Insights on the formation of layered ferromanganese precipitates from the southern Mariana Arc, West Pacific, from micron-scale major, minor, and trace element variations

Abstract

A combined laser ablation inductively coupled plasma mass spectrometry (LA-ICP-MS) and energy dispersive X-ray spectroscopy (EDS) study was used to map 49 elements in four FeMn precipitates produced from three different genetic processes (hydrogenetic, hydrothermal, and mixed-type hydrogenetic-hydrothermal) in samples obtained from the southern Mariana Arc. Results show Mn-oxide minerals are consistently found to be associated with Ba, Mo, Sb, V, Zn, and the rare earth elements and yttrium (REY), excluding Ce, whereas Fe-oxyhydroxide minerals are primarily associated with Ti, Co, Cr, Cu, Nb, and Pb. Element distributions in FeMn precipitates from the southern Mariana Arc differ from deposits formed in other environments; notably, there is a decoupling of As and Sb, and redox-sensitive elements are more variable than non-redox-sensitive elements.

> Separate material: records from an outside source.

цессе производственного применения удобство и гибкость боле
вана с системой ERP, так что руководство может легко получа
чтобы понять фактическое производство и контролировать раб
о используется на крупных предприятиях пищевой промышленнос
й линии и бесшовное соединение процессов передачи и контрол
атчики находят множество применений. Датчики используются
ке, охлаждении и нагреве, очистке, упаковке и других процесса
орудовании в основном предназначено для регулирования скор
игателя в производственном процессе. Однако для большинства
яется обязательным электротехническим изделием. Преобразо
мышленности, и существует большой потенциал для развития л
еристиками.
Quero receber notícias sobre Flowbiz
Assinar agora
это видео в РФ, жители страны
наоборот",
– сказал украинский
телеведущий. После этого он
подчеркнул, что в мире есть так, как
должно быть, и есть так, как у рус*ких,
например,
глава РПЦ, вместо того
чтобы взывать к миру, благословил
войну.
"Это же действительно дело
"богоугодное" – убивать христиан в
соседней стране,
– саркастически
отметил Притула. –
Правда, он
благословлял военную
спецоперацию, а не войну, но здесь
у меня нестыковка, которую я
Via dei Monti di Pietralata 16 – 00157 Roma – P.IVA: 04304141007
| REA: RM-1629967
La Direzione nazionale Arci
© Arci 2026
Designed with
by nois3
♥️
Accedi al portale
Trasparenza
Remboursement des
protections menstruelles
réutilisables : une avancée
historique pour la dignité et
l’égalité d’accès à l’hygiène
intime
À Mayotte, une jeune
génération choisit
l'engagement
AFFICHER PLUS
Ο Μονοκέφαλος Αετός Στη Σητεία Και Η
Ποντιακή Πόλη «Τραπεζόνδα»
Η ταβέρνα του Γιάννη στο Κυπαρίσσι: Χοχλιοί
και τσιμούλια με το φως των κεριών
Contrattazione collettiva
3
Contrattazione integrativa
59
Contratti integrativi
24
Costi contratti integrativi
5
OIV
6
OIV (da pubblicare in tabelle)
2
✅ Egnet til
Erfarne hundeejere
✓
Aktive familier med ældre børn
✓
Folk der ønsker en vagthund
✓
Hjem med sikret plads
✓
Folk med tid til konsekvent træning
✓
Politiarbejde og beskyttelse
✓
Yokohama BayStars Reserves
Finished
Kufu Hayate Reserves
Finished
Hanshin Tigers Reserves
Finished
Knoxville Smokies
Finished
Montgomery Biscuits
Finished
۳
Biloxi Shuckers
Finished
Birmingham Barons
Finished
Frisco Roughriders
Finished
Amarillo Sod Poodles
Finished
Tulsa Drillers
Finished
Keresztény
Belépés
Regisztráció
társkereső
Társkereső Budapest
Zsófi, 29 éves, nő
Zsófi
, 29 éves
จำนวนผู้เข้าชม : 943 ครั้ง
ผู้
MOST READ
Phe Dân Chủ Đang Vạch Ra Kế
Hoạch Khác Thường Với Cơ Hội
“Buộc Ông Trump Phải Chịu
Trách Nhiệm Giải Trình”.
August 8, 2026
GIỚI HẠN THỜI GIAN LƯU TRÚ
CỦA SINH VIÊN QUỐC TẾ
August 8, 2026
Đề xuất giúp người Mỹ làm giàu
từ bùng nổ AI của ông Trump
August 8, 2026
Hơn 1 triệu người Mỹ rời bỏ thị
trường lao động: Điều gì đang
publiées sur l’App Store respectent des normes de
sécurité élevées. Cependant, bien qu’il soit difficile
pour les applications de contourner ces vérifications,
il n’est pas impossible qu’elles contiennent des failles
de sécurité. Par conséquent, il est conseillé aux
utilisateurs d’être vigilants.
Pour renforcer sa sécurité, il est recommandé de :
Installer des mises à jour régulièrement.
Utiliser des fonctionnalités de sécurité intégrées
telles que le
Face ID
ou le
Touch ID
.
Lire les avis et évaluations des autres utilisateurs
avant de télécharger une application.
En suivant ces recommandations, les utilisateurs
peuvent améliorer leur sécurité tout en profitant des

Samples previously classified as either hydrogenetic or hydrothermal in origin, based on bulk geochemical data, show characteristics of both at higher resolution. Combining high resolution in-situ data with genetic classification discrimination diagrams reveals more ambiguity in metal and metalloid origin than previously thought. Mariana Arc FeMn precipitates can be separated into two formation sub-types (hydrothermal or mixed hydrothermal/hydrogenetic) based on textural and compositional differences, e.g., differences in Ce/Ce and Y/Ho values and relative variations in (Zr + Y + Ce) versus (Co + Ni) versus (Mn + Fe). Improved classification and knowledge of how fast-growing hydrothermal FeMn precipitates form may help us identify a relatively renewable critical metal resource.